◆ TASK REQUIREMENTS ◆
Please copy the data below word for word. Begin at the line that has "pose: elev=238.9 azim=210.4", stop after the line that has "Dot at: (240, 97)", and leave the pictures out.

◆ MATERIAL TO PROCESS ◆
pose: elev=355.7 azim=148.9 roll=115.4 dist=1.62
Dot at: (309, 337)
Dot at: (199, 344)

...

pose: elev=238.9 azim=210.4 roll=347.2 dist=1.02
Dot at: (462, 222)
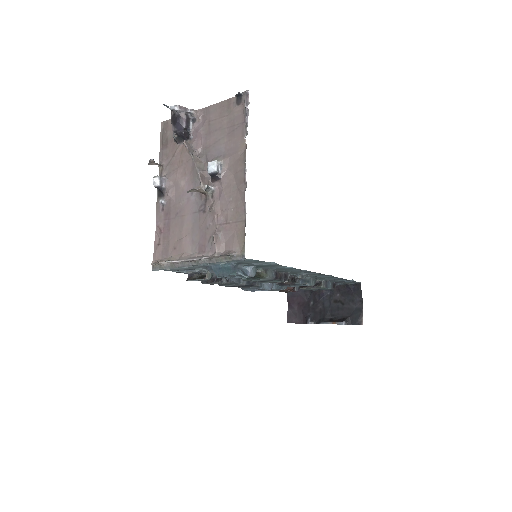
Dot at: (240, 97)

◆ EXPECTED OUTPUT ◆
pose: elev=238.9 azim=210.4 roll=347.2 dist=1.02
Dot at: (462, 222)
Dot at: (240, 97)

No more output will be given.